Mrs. Mendez pauses, sharing a look with her husband, Tony.

“But we will!” she says.

A married pair of former CIA officers, Mr. and Mrs. Mendez are hosting a dozen or so guests at Zola restaurant as part of a “Dinner With a Spy” event, discussing everything from KGB lipstick pistols to border infiltration.

“So many people have these visions of the CIA as a bunch of guys in bars cooking up ridiculous plans or as a conspiracy of God knows what by God knows whom,” Mrs. Mendez said. “It’s all based on this idea that the agency is full of people with evil intentions.”

As the agency’s leading disguise specialists, the Mendezes spent decades creating false identities for American spies. Since retiring from the CIA in the early 1990s, however, the two have worked to unmask their longtime profession — putting a human face on America’s spies while providing a rare public look into the opaque world of intelligence.

Tony and I try to demonstrate that the [intelligence community] is full of people just like you,” Mrs. Mendez said. “People who make mistakes, sure, but also do a good job. People who go to work every morning and try to keep their country safe.”

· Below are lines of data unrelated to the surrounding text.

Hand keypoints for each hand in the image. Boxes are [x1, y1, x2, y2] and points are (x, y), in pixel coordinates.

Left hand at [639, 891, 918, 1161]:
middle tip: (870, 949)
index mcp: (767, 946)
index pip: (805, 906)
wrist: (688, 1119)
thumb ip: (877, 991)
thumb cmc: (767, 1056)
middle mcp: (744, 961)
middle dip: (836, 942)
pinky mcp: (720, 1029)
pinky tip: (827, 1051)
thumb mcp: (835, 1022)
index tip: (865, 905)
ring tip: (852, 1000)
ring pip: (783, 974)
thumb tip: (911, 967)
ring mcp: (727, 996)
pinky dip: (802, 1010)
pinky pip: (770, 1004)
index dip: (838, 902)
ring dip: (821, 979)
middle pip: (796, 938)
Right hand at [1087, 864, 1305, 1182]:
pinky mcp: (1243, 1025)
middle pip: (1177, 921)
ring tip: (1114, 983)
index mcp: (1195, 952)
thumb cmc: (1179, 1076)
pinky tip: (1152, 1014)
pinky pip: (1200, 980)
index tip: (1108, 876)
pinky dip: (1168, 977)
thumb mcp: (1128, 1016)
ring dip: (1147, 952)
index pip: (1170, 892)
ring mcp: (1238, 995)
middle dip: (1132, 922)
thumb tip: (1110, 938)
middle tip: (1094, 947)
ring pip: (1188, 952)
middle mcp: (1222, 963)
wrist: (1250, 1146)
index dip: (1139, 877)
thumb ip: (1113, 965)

After long careers carrying out America’s most secretive business, Tony and Joanna Mendez have embraced new roles in the public eye with relish: They have authored two books about their lives, participated in a number of documentaries, worked as technical advisers for a spy-themed television drama, hosted dozens of public talks and events, served as founding board members of the Spy Museum and even taught a community college course on espionage. Next year, Ben Affleck will direct and star as Mr. Mendez in “Argo,” a George Clooney-produced film based on the daring, top-secret 1980 CIA rescue of American diplomats in Iran.

For the Mendezes, this is the new normal, an unexpected second act.

The masters of disguise

The situation was grave. November, 1979: Following the Iranian revolution, Islamist militants seized control of the U.S. Embassy in Tehran and took dozens of American hostages.